BFM Business

Grèce : encore la rigueur, et encore la grève

Des Grecs manifestent devant le Parlement qui doit voter le lendemain un nouveau train de mesures de rigueur

Des Grecs manifestent devant le Parlement qui doit voter le lendemain un nouveau train de mesures de rigueur - -

Pour obtenir une nouvelle tranche d’aide internationale, le Parlement grec doit voter de nouvelles mesures de rigueur mercredi. La population, exsangue, se mobilise ce mardi.

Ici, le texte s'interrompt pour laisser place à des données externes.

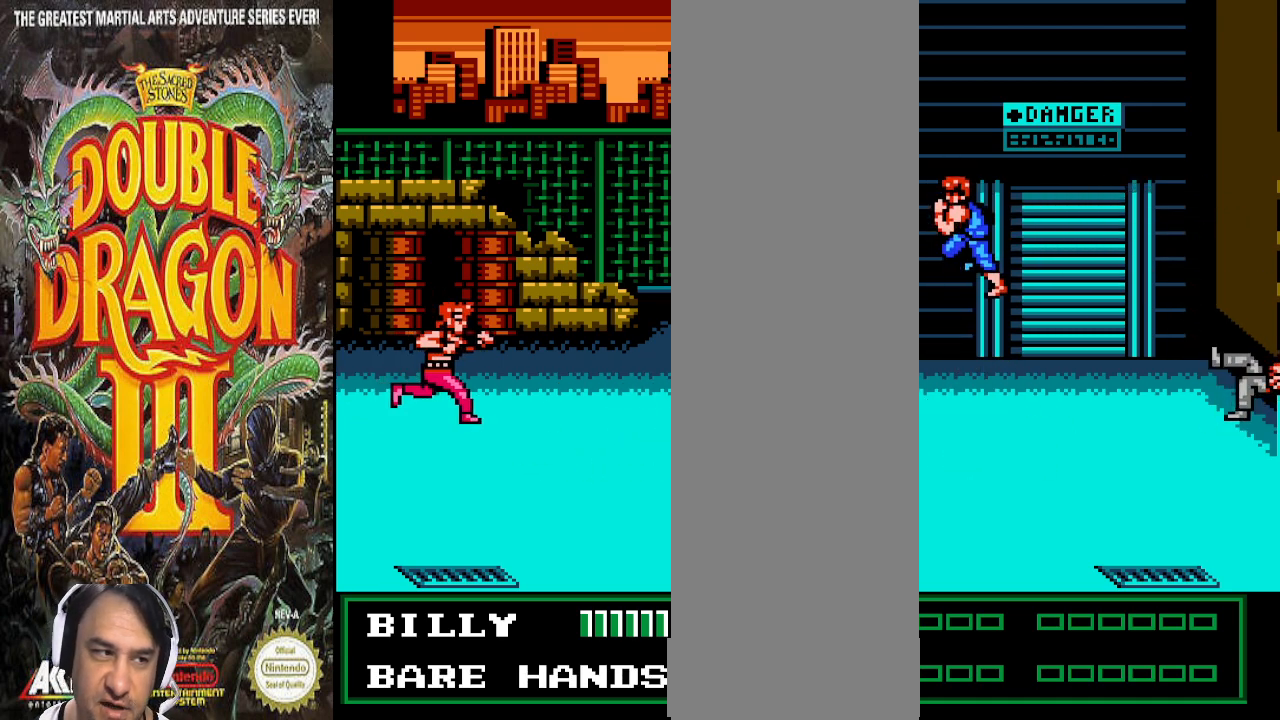
{"buttons": [], "events": []}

Pour la troisième fois en moins de trois mois, la Grèce tourne au ralenti ce 6 novembre. La grève générale a été déclarée pour 48 heures pour protester contre un nouveau plan de rigueur de 13,5 milliards d'euros, qui doit être adopté par le Parlement grec mardi. La population semble plus que jamais épuisée.

En tout cas, l’appel à la mobilisation a été suivi d’effets dès lundi soir. Rideaux fermés et transports en commun à l'arrêt, qu’il s’agisse du métro, des trains, des taxis, ou des bateaux. Toutes les grandes villes du pays sont touchées.

Dans la capitale, même les hôpitaux sont en sous-effectif, tout comme les tribunaux, les écoles et certaines banques. Aucun journal ne sera distribué ce mardi dans le pays. Par craintes des débordements, les forces de l'ordre ont été déployées dans le centre-ville d'Athènes, tandis que des dizaines de milliers de manifestants se retrouvaient devant le Parlement.

Une aide de 31,2 milliards d'euros en jeu

Le mot d'ordre n'a pas changé: "stop aux mesures douloureuses". Alors qu’un quart des actifs grecs est aujourd'hui au chômage, la population craint que le nouveau paquet de mesures d'austérité, le 4ème depuis deux ans, ruine le peu d'activité qu'il reste dans le pays.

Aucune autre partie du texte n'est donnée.